Xia Baolong, 67, the vice chairman of the Chinese People’s Political Consultative Conference, will replace Zhang Xiaoming as director of the Hong Kong & Macau Affairs Office, the State Council said Thursday. Zhang will become a vice director, it said, and will be responsible for day-to-day tasks.

The director of the Macau Liaison Office, Fu Ziying, and his Hong Kong counterpart Luo Huining were also appointed deputy director of Hong Kong Macau Affairs Office while at the same time they remain as heads of the two Liaison Office institutions in the SARs.

Xia is a former close aide to President Xi Jinping and served as Communist Party chief of Zhejiang province during the crackdown on Christian churches.

Xia’s installation follows last month’s appointment of Luo Huining as head of China’s Liaison Office in Hong Kong. The choice of Luo, a Communist Party cadre known for executing Xi’s anti-corruption campaign, was seen as a signal of Beijing’s intention to restore order over Hong Kong after months of violent unrest opposing China’s grip on the city.

“The reshuffling at this interesting moment may point to a deep distrust from Xi Jinping toward the former faction dealing with Hong Kong affairs,” said Sonny Lo, a Hong Kong-based academic and political commentator.

“It’s clear that Xi Jinping wants to have a clear grasp of the situation in Hong Kong – that’s the major point,” Lo added. “We’ll probably see some adjustment in Chinese policy toward Hong Kong.”

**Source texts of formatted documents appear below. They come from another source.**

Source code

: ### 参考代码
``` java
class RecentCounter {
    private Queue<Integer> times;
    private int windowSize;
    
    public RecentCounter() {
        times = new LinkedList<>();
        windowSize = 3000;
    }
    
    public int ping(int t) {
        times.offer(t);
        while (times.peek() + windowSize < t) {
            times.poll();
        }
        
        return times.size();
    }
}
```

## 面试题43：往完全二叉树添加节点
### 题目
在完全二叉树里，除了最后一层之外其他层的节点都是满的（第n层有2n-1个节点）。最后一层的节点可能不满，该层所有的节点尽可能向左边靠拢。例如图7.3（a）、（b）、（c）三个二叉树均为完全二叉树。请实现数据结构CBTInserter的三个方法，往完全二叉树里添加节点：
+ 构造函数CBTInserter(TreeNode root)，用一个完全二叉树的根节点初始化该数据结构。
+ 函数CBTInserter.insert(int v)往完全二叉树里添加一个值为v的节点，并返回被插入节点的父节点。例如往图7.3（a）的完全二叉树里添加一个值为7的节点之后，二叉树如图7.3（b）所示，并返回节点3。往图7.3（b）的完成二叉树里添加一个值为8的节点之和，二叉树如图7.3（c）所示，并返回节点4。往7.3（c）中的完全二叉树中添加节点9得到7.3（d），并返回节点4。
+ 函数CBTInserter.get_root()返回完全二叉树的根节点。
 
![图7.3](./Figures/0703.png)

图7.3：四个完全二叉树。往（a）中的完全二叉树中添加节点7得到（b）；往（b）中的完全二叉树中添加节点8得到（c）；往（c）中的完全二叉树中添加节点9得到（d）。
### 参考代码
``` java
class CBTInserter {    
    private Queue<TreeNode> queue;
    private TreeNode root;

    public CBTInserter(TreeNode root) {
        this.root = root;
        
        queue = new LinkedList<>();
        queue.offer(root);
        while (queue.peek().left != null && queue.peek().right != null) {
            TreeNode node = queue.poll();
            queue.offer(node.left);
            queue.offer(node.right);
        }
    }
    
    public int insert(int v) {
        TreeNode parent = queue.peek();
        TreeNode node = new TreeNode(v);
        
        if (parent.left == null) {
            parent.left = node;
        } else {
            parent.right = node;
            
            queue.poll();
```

Since Hong Kong’s handover, back in 1997, the Office has had four directors: Liao Hui, Wang Guangya, former head Zhang Xiaoming and current director Xia Baolong. Excluding Xia, the remaining three directors have long been engaged in Hong Kong and Macau affairs.

Xia is one of the highest state level leaders managing the SARs’ affairs office. He is currently the Vice Chairman of the National Committee of the Chinese People’s Political Consultative Conference (CPPCC). Unlike Zhang, Wang and Liao, Xia has a rich background in important positions at the Chinese Communist Government.

The rare appointment of such a senior official potentially signals a permanent overhaul in how Beijing manages the former British colony. The Communist Party issued a communique late last year signaling greater intervention in everything from education in Hong Kong to how the city picks its leader.

Xia’s push in 2014 and 2015 to tear down crosses on the roofs of churches in ­the eastern province of Zhejiang was widely criticized by the international community. He was subsequently appointed to a leadership role on the CPPCC, the nation’s political advisory body and a post usually seen as a transition toward retirement for senior leaders.

Xia’s appointment came as much of the world was focused on China’s replacement of top officials in virus-stricken Hubei. Yesterday, China also announced the replacement of Jiang Chaoliang, the party’s Hubei secretary, according to the official Xinhua News Agency.